Anita é violada uma e outra vez pelo pai e não tarda a ficar grávida. A tatuagem irremediável que jamais será removida: “a marca/ para a vida toda/ o sinal paterno/ que nunca se apaga.” A morte cresce no interior de Anita, “o susto” que leva consigo “aonde quer que vá”, uma “semente de medo/ indestrutível”, que “pesa no coração”. Uma sombra viva “com um olho diferente do outro”. Quando Paul entra em cena, com as suas flores e pólens e vislumbres de Primavera, sol ameno, e a promessa de um novo começo para Anita, ela é incapaz de uma ligação plena: “Há qualquer coisa/ dentro de mim/ que não me deixa/ pertencer/ a mais ninguém.” Paul é a quarta vítima de Wolf.





Lulu

Lulu, a filha mais nova, parece uma espécie de reencarnação da personagem homónima de Frank Wedekind. “É entrar, é entrar no antro das feras” (Wedekind, O espírito da terra). Também a Lulu de Wedekind e o pai, Schigolch, têm uma relação que ultrapassa a estrita ligação filial.

LULU
O que quiseres! O que eu tiver!

SCHIGOLCH
Faz quase dez anos que não estamos os dois.

LULU
Se for só isso? - As vezes que quiseres!

Frank Wedekind, A caixa de pandora, Acto II.

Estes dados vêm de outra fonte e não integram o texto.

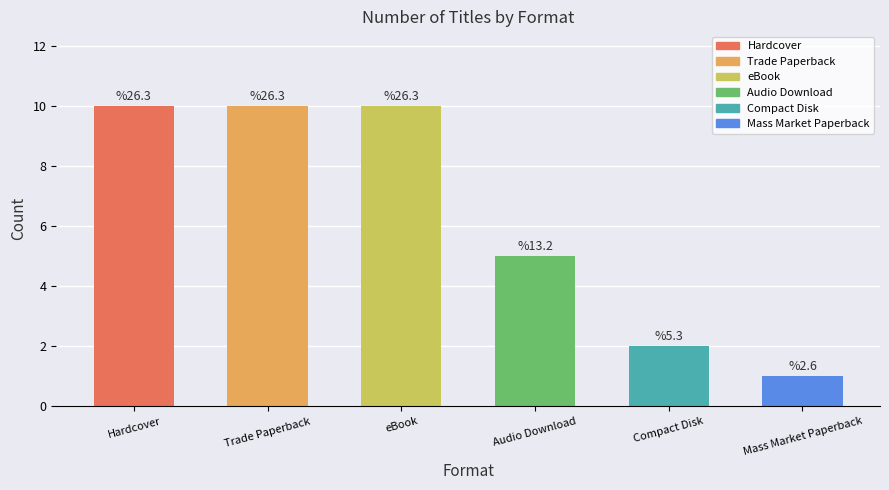

How many bars are there in total?

6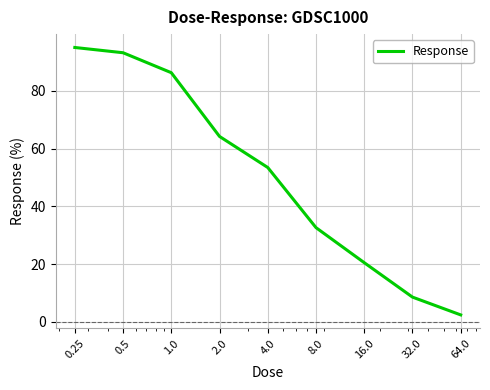

What is the difference between the maximum and minimum values?

92.6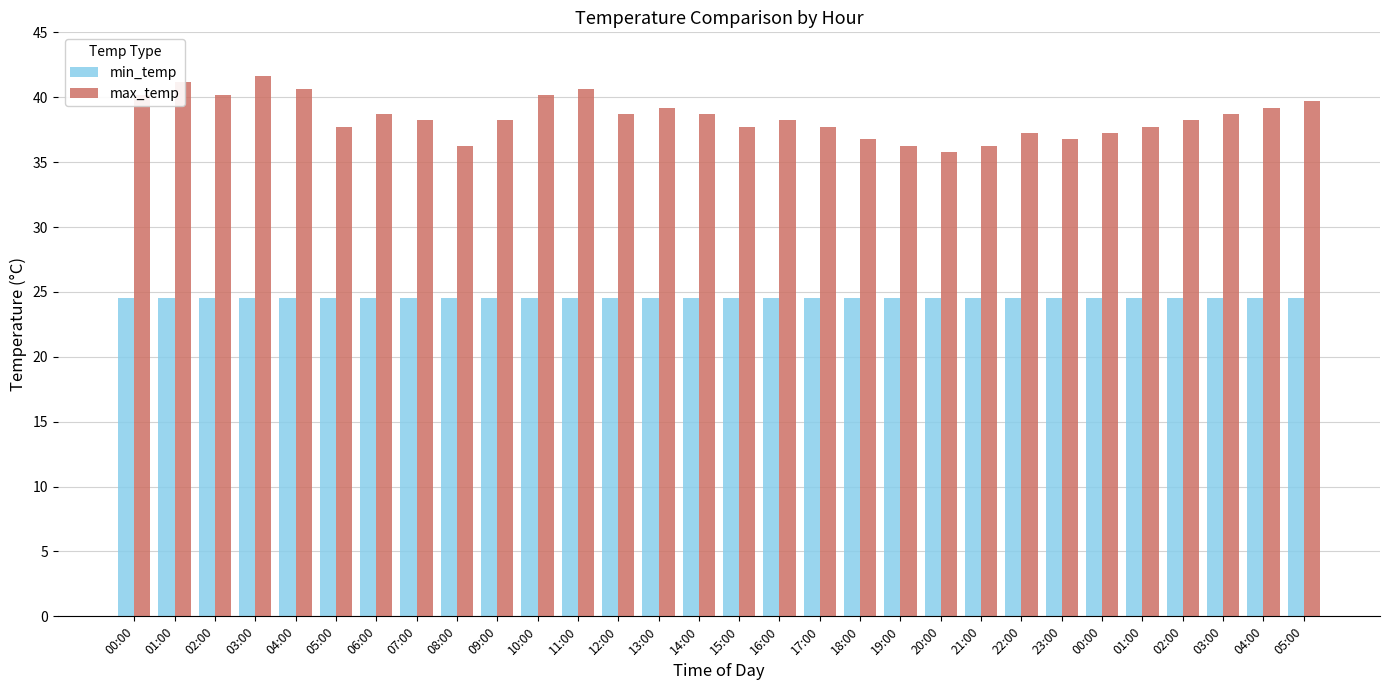

What is the average value of the max_temp series?

38.5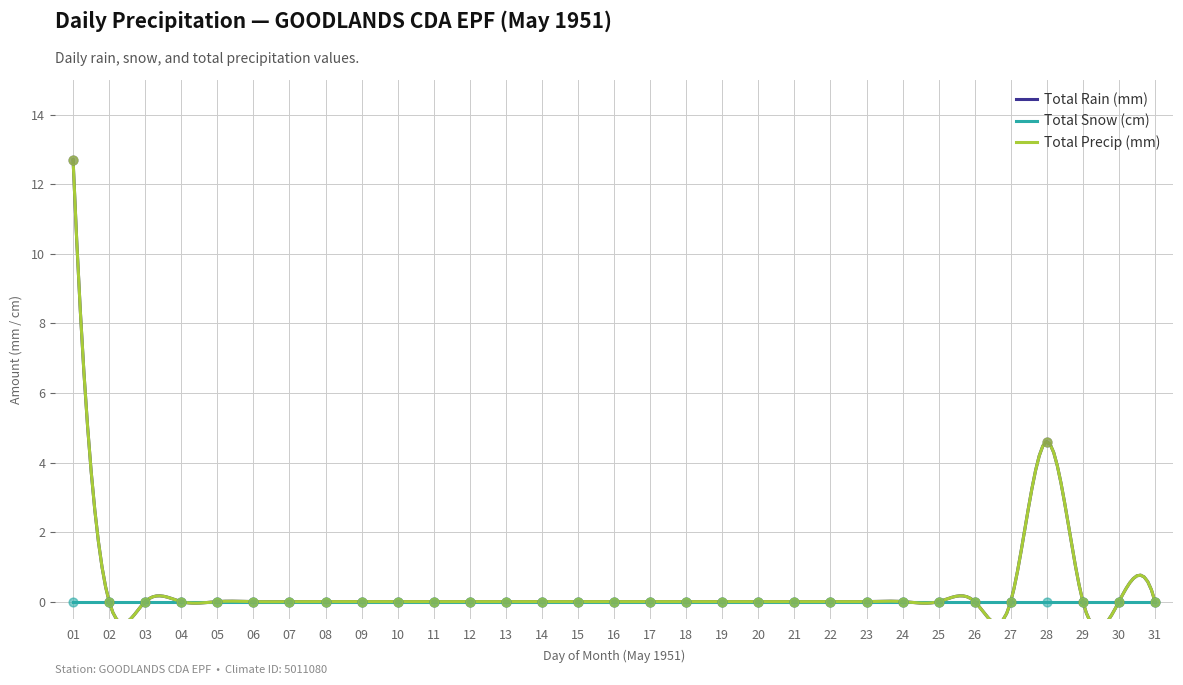

What is the total value across all series at 01?

25.4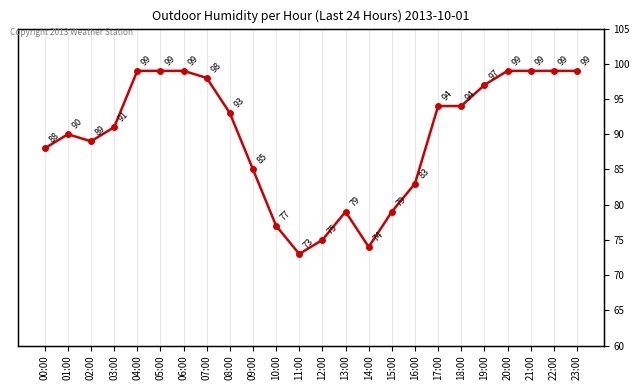

What position from the right is 01:00?

23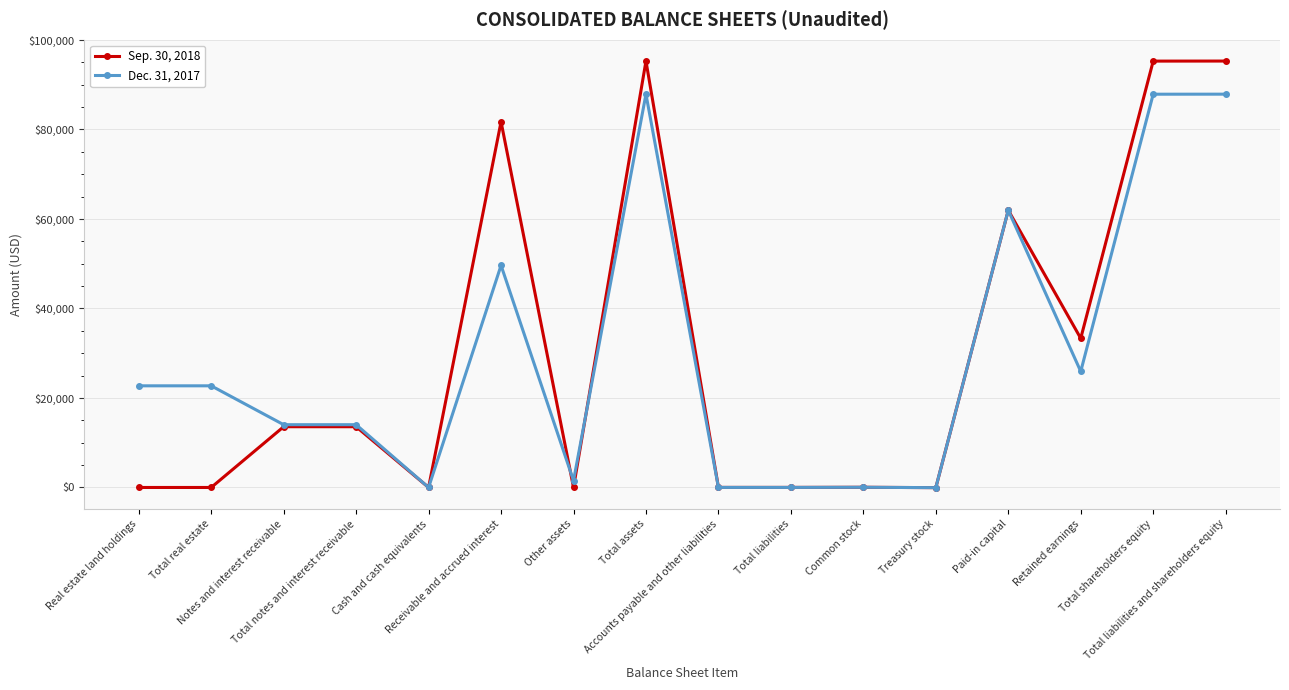

What is the sum of all Sep. 30, 2018 values?

490067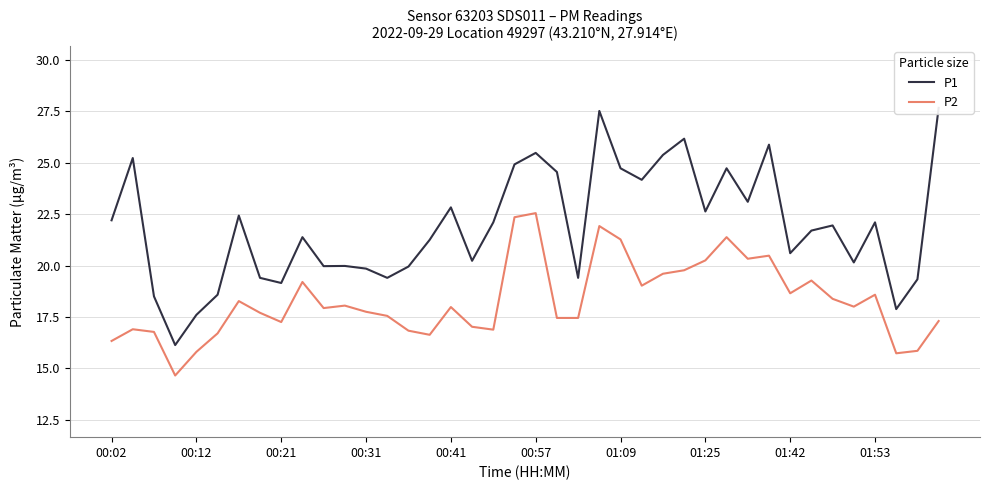

What is the lowest value of the P1 series?

16.1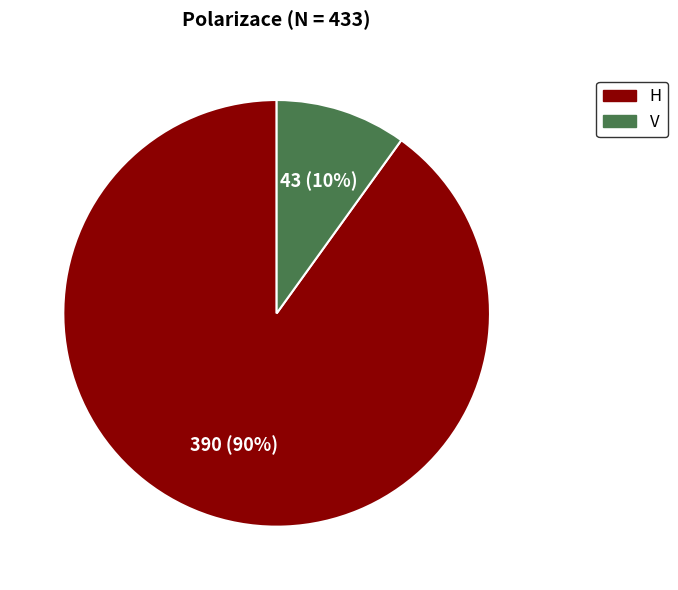

Which category accounts for the majority?

H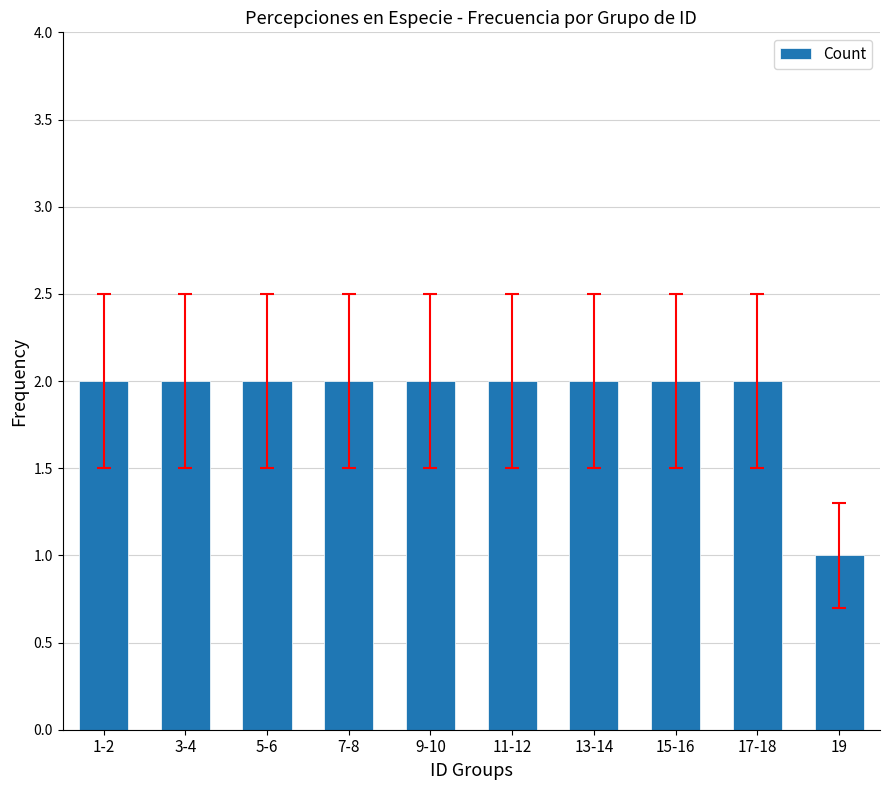

What position from the right is 1-2?

10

Tal como a Lulu de Wedekind, a de Loher ambiciona mais do que “ficar sentada atrás dumas grades/ à espera”, acha-se “uma profissional”: “Se me dão umas notas simpáticas/ porque é que eu não havia de aceitar (...) e se alguém me quiser prender/ sejas tu/ ou um outro cabrão qualquer/ eu mato.” Mas, já se sabe, Lulu foi criada para alimentar a tragédia e nenhuma delas se salva porque nenhuma mulher tem esse direito:

Minha ferazinha não sejas afectada!
Nem tola, artificial, de muitos acenos,
Mesmo que os críticos te elogiem menos.
Não tens o direito, a miar, gemer,
De retorcer o arquétipo da mulher,
Com caretas e trejeitos de ofício,
Estragar a inocência infantil do vício.

Frank Wedekind, Espírito da terra, Prólogo.





No fim está o princípio

De modo que nos aproximamos do fim, que é o mesmo que o princípio, tal como a coleira redonda de um cão. As negras sementes foram lançadas e germinaram. E dessas sementes outras germinarão, tão negras como as primeiras.


WOLF
Preciso de ti agora
Vais substituir a mãe
Falta a mão de uma mulher
Sobretudo agora
que a Lulu
tem a barriga redonda

ANITA
A Lulu

WOLF
Pois a Lulu
Tu tiveste mais cuidado
não foi
Com ela
a primeira massa a entrar no forno
deu logo bolo
Portanto pega na criança
e faz as malas
Quero ter a família
por perto
Filhos
e filhos de filhos.


Tatuagem, de Dea Loher, pela companhia A Turma e encenação de Manuel Tur. Em cena no Teatro Carlos Alberto até 29 de Outubro.